The most important factor is ensuring that endurance rides are performed at the correct intensity. Many cyclists ride too hard during their endurance sessions, which means they are not truly engaging in endurance training—even if the session lasts 6 hours. At low intensity, the body primarily burns fats; as intensity increases, carbohydrate utilisation rises. By performing endurance rides at very low intensity, you develop a much broader aerobic base. You can even introduce some variation by including a few short sprints or a sustained tempo block in your training plan.

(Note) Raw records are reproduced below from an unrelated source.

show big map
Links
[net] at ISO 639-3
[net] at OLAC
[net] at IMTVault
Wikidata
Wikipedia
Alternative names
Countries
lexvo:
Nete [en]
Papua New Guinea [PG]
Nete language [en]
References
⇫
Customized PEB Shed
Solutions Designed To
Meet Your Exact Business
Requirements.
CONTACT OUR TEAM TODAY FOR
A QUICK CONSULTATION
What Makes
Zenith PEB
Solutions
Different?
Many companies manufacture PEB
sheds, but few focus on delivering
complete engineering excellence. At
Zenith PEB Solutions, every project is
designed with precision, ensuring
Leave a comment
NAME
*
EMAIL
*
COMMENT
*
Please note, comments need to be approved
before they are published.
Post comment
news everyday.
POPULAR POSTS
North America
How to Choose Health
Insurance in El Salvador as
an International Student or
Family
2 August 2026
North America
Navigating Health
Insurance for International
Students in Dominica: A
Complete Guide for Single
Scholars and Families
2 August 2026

1. MacInnis, M. J., Gibala, M. J. (2017). Physiological adaptations to interval training and the role of exercise intensity. J. Physiol. May 1;595(9):2915-2930. doi: 10.1113/JP273196.

2. Matveev, L. P., & Zdornyj, A. P. (1981). Fundamentals of sports training. Progress.

3. Bompa, T. O., Buzzichelli, C. A. (2018). Periodization Theory and Methodology of Training (6th ed.). Human Kinetics Publishers

4. Rønnestad, B. R., Ellefsen, S., Nygaard, H., Zacharoff, E. E., Vikmoen, O., Hansen, J., Hallén, J. (2014). Effects of 12 weeks of block periodization on performance and performance indices in well-trained cyclists. Scand J Med Sci Sport. Apr;24(2):327-35. doi: 10.1111/sms.12016.

5. Seiler, S. (2010). What is best practice for training intensity and duration distribution in endurance athletes? Int J Sports Physiol Perform. Sep;5(3):276-91. doi: 10.1123/ijspp.5.3.276.

6. Arroyo-Toledo, J. J., Clemente, V. J., Gonzalez-Rave, J. M., Ramos Campo, D. J., Sortwell, A. (2013). Comparison between traditional and reverse periodization: Swimming performance and specific strength values. Int. J. Swim. Kinet. 2013, 2, 87–96.